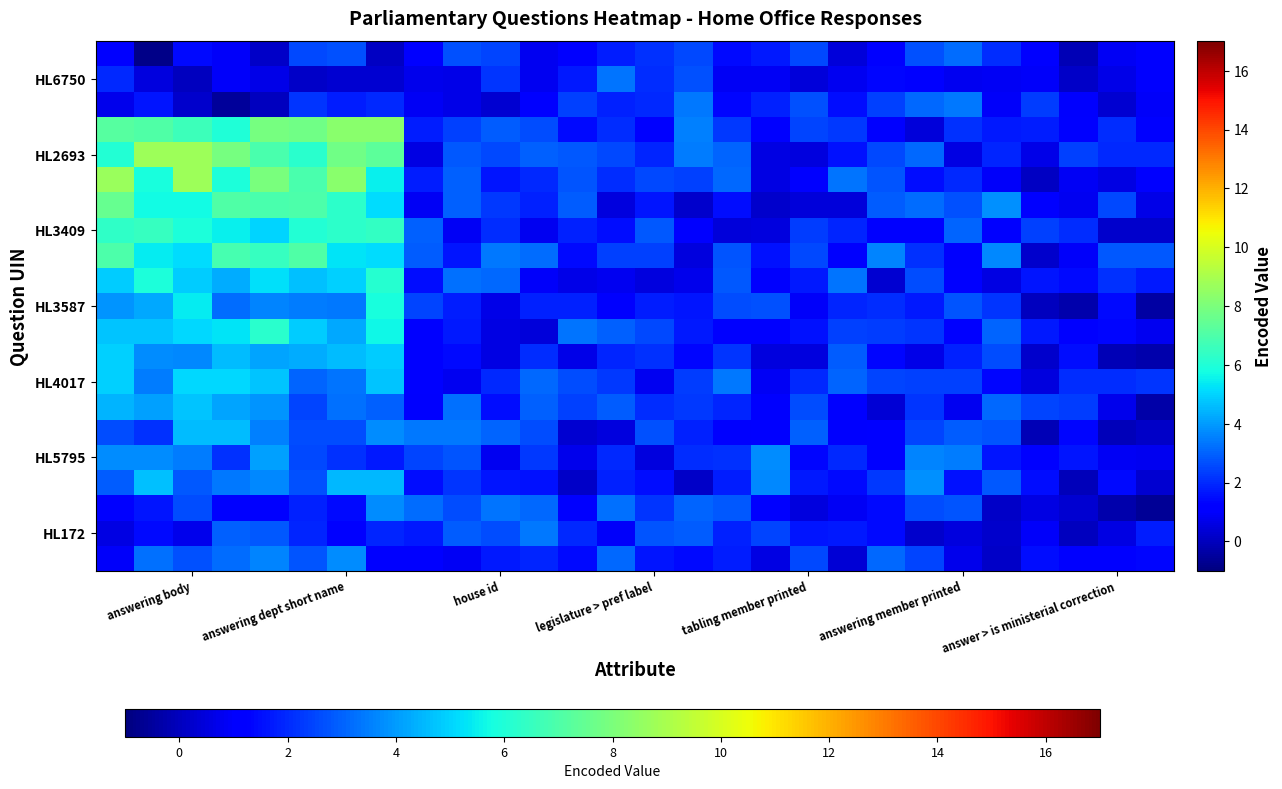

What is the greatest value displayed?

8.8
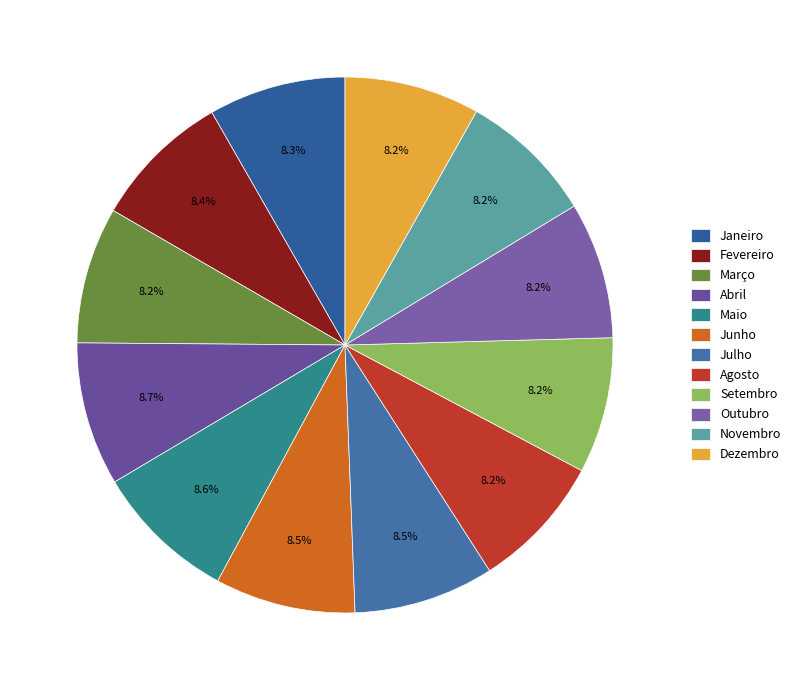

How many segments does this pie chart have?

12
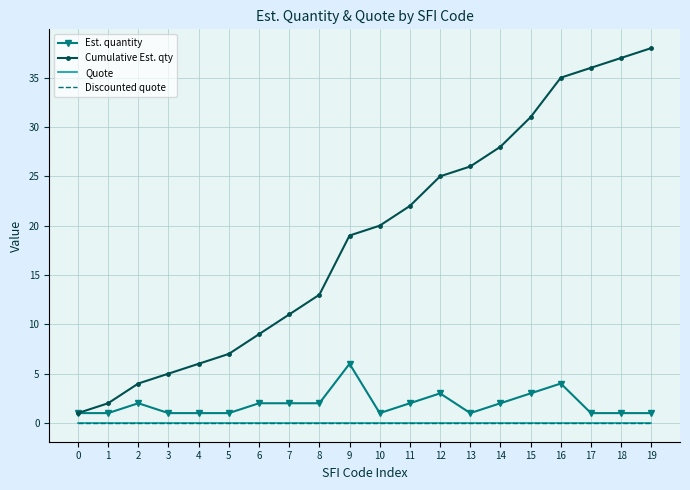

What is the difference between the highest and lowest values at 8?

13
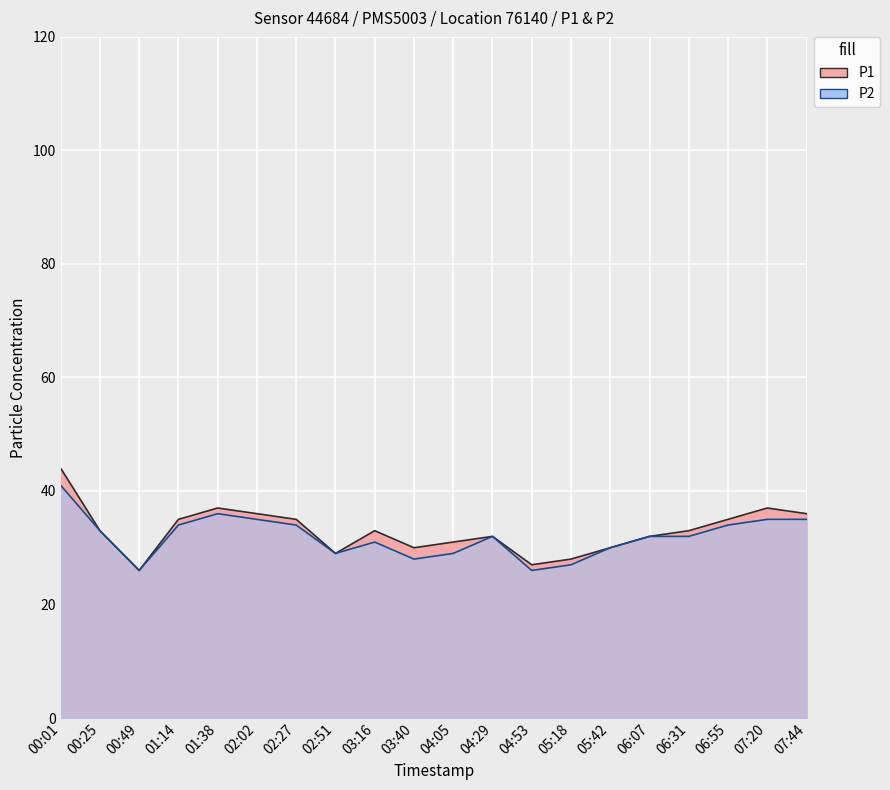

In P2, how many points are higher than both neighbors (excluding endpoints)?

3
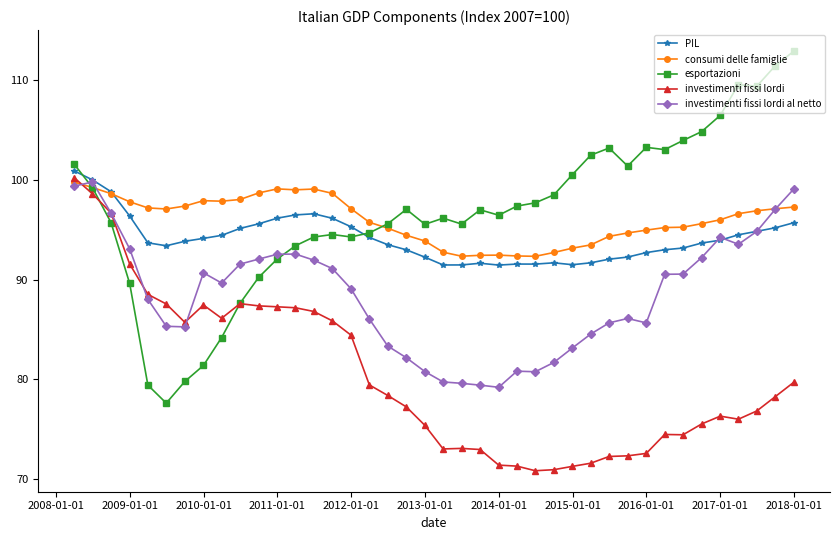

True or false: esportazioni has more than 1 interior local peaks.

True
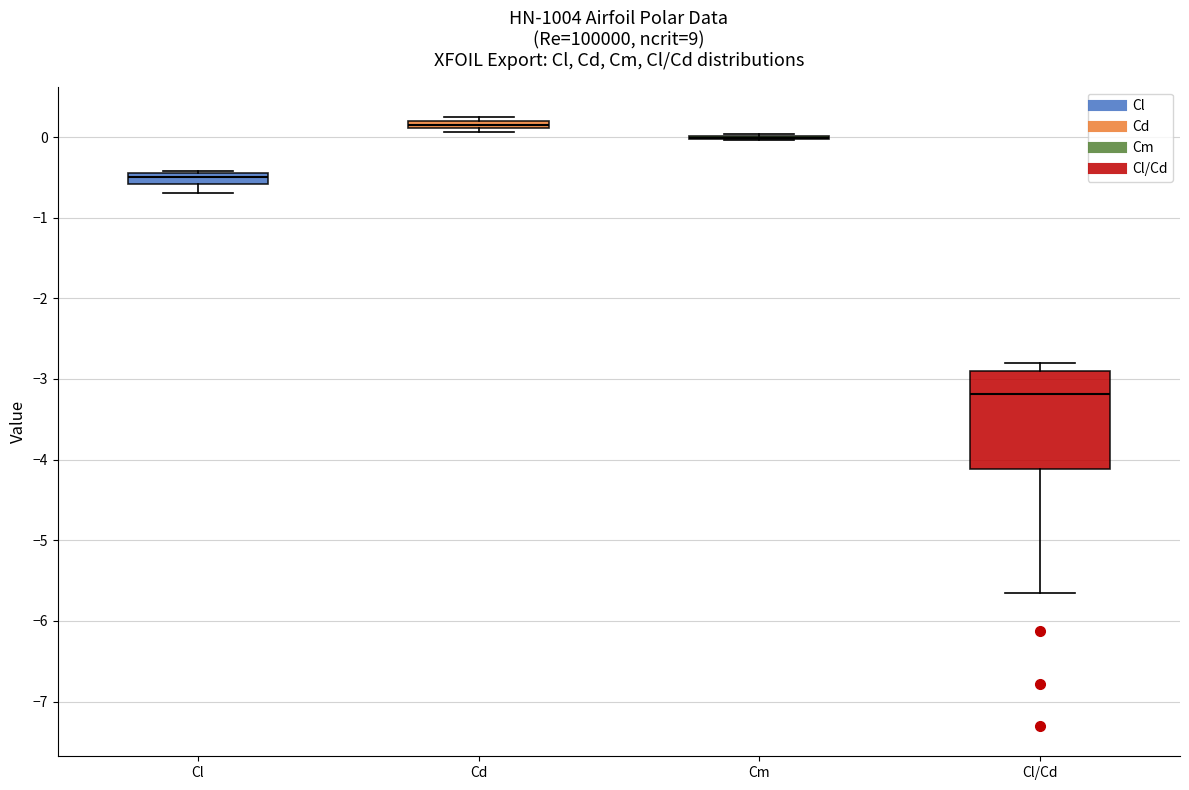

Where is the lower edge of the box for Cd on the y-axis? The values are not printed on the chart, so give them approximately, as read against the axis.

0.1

--*--

Give the rows above as a Markdown table with the columns "No." and "Line", one non-blank line each, numbered from 1. Leave out the blank lines and the pictures.

Task result:
| No. | Line |
|---|---|
| 1 | What is the greatest value displayed? |
| 2 | 8.8 |
| 3 | How many segments does this pie chart have? |
| 4 | 12 |
| 5 | What is the difference between the highest and lowest values at 8? |
| 6 | 13 |
| 7 | In P2, how many points are higher than both neighbors (excluding endpoints)? |
| 8 | 3 |
| 9 | True or false: esportazioni has more than 1 interior local peaks. |
| 10 | True |
| 11 | Where is the lower edge of the box for Cd on the y-axis? The values are not printed on the chart, so give them approximately, as read against the axis. |
| 12 | 0.1 |